Lynch mobs were extra-legal; the courtroom is the law. It gives the appearance of fairness. This is exactly how hegemony works: domination disguised as moral reason, as long as you do not look too closely into it.

The Myth of Individual Moral Failure

The most disturbing aspect of the experience was the underlying lie: that these young Black men were in their predicament because of personal, moral flaws. This lie is hegemonic because it protects the legitimacy of the unfair and unjust social order.

If crime is the result of individual failure, then the system which creates and maintains poverty and racial segregation remains morally innocent. Yet, individual failure cannot be supported through reason or evidence, it is an excuse, a bias, a justification to maintain the dominance of a racially structured social and economic class.

Sociology tells a different story: that environment, structure, social expectations and history shape opportunities and behavior; that poor, violent, segregated neighborhoods produce risks and vulnerabilities unknown to those who judge folks coming from them; that crime is not a moral category but a social outcome. These young men were not being judged for who they were but for who the dominant class imagines or even wants them to be.

Even as some prosecutors attempt to account for structural or racial contexts, sometimes recommending lighter sentences or declining to prosecute minor offenses, this has limits.

Structural injustice requires structural solutions: ending segregation, investing in schools, creating economic opportunities and providing social, economic and family support. Individualized leniency shows mercy and an awareness of the harsh circumstances under which many in America live; it cannot, however, replace the larger social reforms needed to address the root causes of crime.

Conclusion

What can be done? The first step is to change the narrative and acknowledge that “justice” in our criminal justice system often masks structural failure. We need a framework that recognizes how environment, racism, economic deprivation and inequality shape behavior long before a crime is committed.

One big move toward a solution would be to make sincere efforts to desegregate every American city.

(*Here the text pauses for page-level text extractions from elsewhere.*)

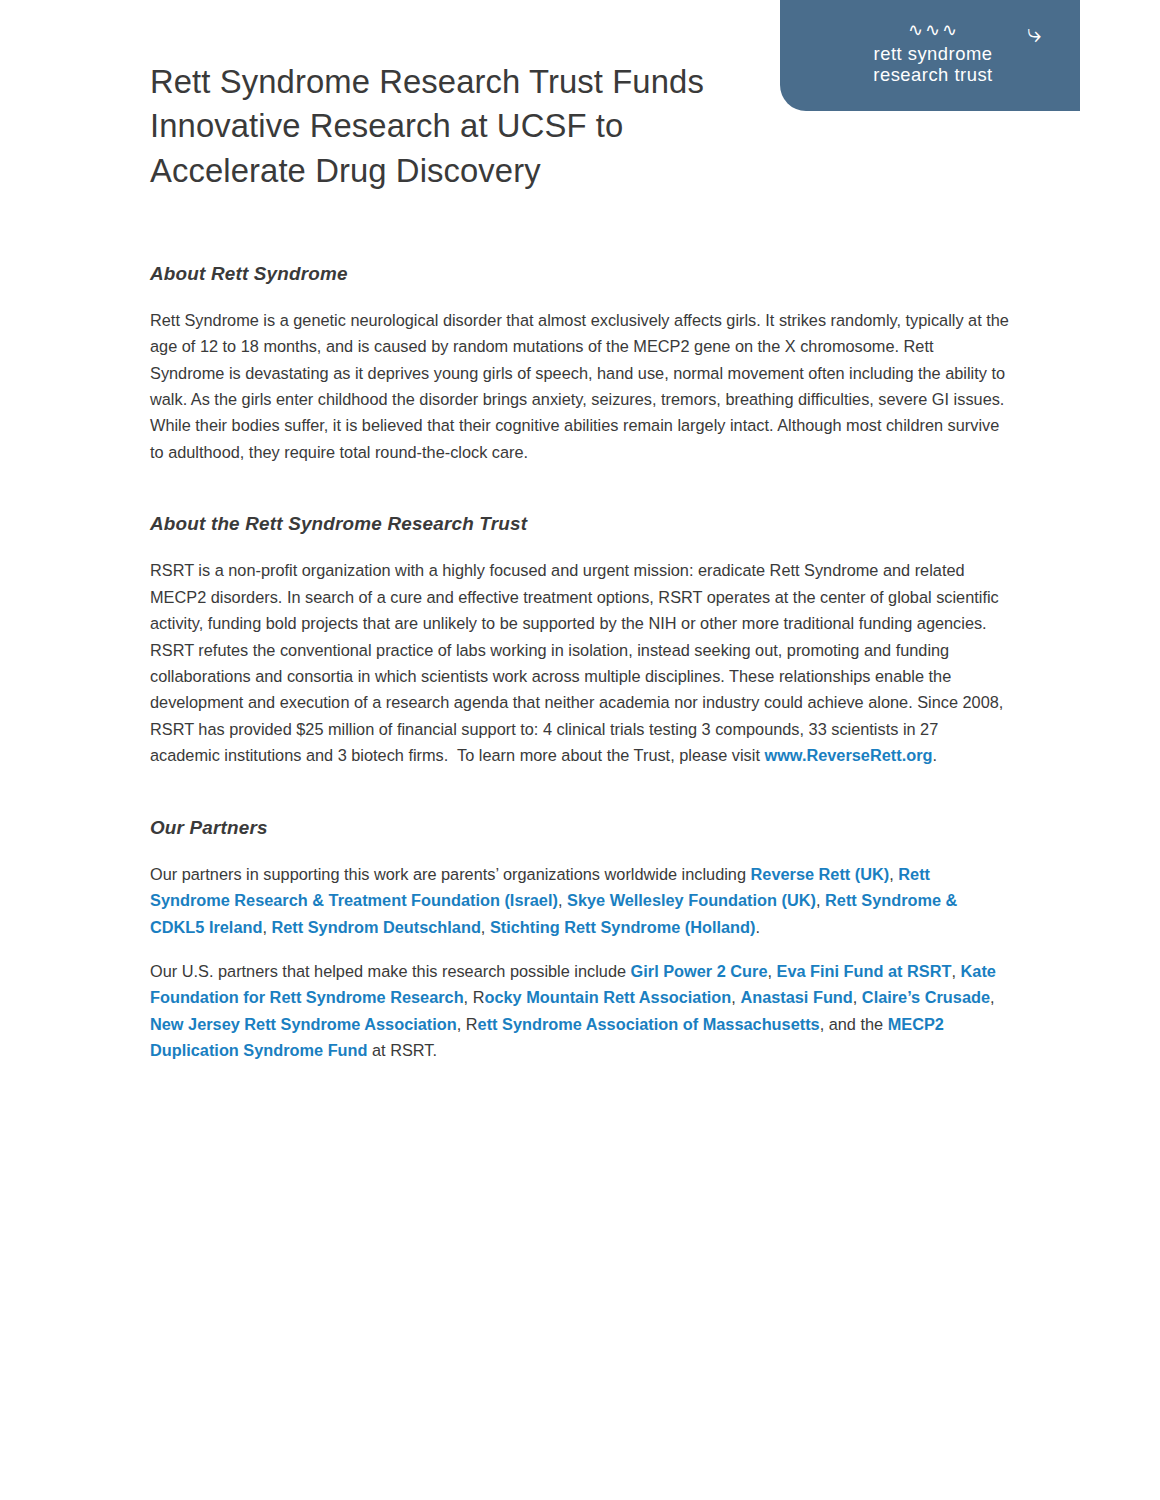Rett Syndrome Research Trust Funds Innovative Research at UCSF to Accelerate Drug Discovery
∿∿∿
⤷
rett syndrome
research trust
About Rett Syndrome
Rett Syndrome is a genetic neurological disorder that almost exclusively affects girls. It strikes randomly, typically at the age of 12 to 18 months, and is caused by random mutations of the MECP2 gene on the X chromosome. Rett Syndrome is devastating as it deprives young girls of speech, hand use, normal movement often including the ability to walk. As the girls enter childhood the disorder brings anxiety, seizures, tremors, breathing difficulties, severe GI issues. While their bodies suffer, it is believed that their cognitive abilities remain largely intact. Although most children survive to adulthood, they require total round-the-clock care.
About the Rett Syndrome Research Trust
RSRT is a non-profit organization with a highly focused and urgent mission: eradicate Rett Syndrome and related MECP2 disorders. In search of a cure and effective treatment options, RSRT operates at the center of global scientific activity, funding bold projects that are unlikely to be supported by the NIH or other more traditional funding agencies. RSRT refutes the conventional practice of labs working in isolation, instead seeking out, promoting and funding collaborations and consortia in which scientists work across multiple disciplines. These relationships enable the development and execution of a research agenda that neither academia nor industry could achieve alone. Since 2008, RSRT has provided $25 million of financial support to: 4 clinical trials testing 3 compounds, 33 scientists in 27 academic institutions and 3 biotech firms. To learn more about the Trust, please visit www.ReverseRett.org.
Our Partners
Our partners in supporting this work are parents’ organizations worldwide including Reverse Rett (UK), Rett Syndrome Research & Treatment Foundation (Israel), Skye Wellesley Foundation (UK), Rett Syndrome & CDKL5 Ireland, Rett Syndrom Deutschland, Stichting Rett Syndrome (Holland).
Our U.S. partners that helped make this research possible include Girl Power 2 Cure, Eva Fini Fund at RSRT, Kate Foundation for Rett Syndrome Research, Rocky Mountain Rett Association, Anastasi Fund, Claire’s Crusade, New Jersey Rett Syndrome Association, Rett Syndrome Association of Massachusetts, and the MECP2 Duplication Syndrome Fund at RSRT.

There are studies which indicate desegregation would, as a ripple effect, help change many of the harmful factors leading to crime. Many research institutes and academic departments have published detailed policy recommendations and frameworks for desegregating American cities, though these are often not implemented.

One emerging response is also the growing interest in jury nullification in cases where a defendant’s circumstances clearly played a decisive role. This would be an act of ordinary citizens refusing to reinforce a system built on a denial of social science and rendering verdicts of “not guilty” despite court norms and orders from the judge.

Again, this is not a structural solution to a structural problem, but it would signal that some folks are fed up with a “justice” system which does not provide justice. It might apply the pressure needed for structural reform. Jury nullification is a safe, legally protected and historically grounded form of social protest used throughout US history.

Whether through juries, policymakers or public pressure, the path forward begins with rejecting the myth of purely individual blame and insisting on a justice system that acknowledges the conditions creating crime which it has long ignored.